Images of plotted data |
══════════════════════════════

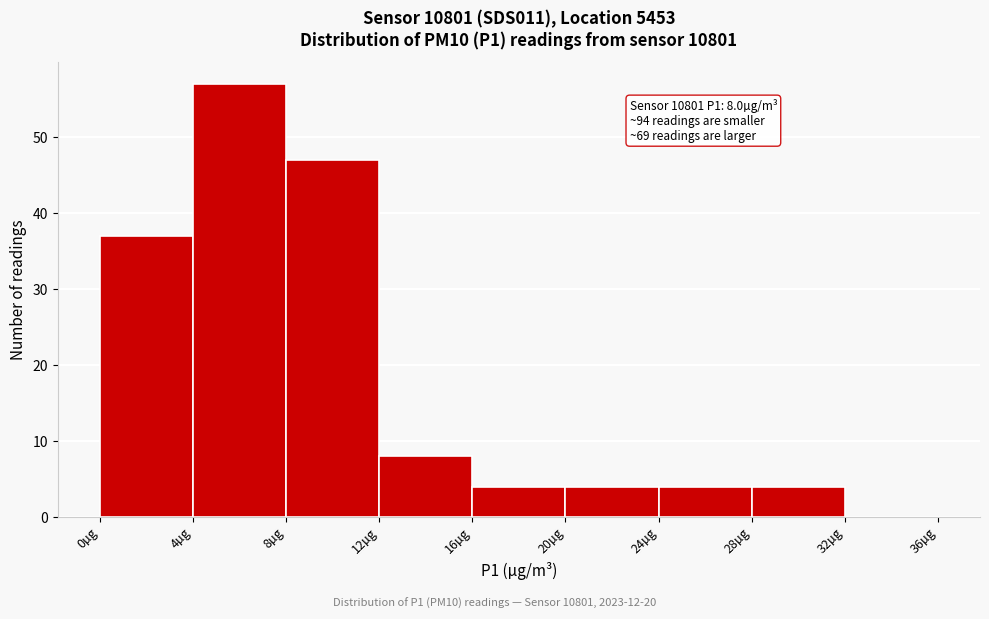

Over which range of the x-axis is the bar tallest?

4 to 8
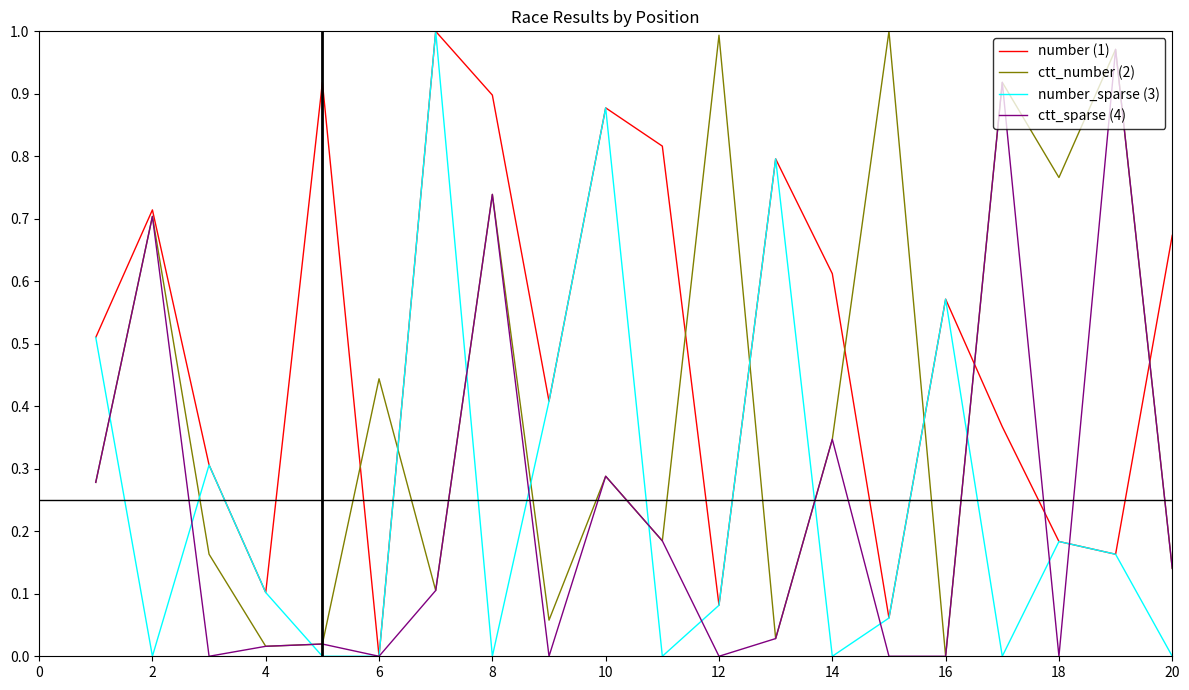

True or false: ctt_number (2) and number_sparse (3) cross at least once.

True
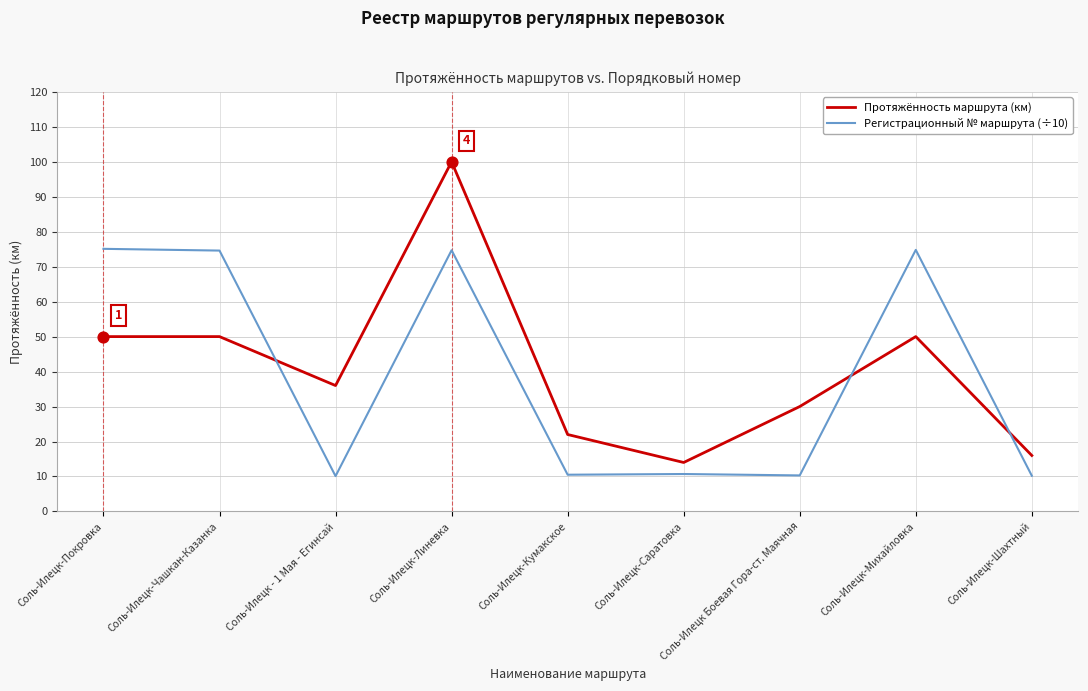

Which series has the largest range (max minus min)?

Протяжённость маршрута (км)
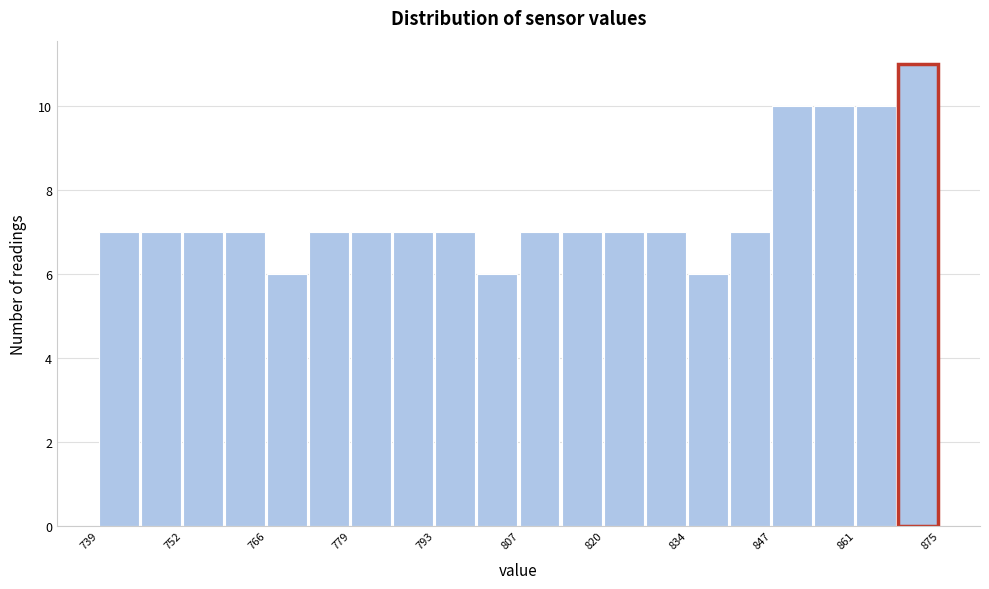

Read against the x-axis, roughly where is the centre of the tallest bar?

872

══════════════════════════════

About this task | Reproduce the text of every record above word for word, omitting the pictures.

Task answer |
Over which range of the x-axis is the bar tallest?

4 to 8

True or false: ctt_number (2) and number_sparse (3) cross at least once.

True

Which series has the largest range (max minus min)?

Протяжённость маршрута (км)

Read against the x-axis, roughly where is the centre of the tallest bar?

872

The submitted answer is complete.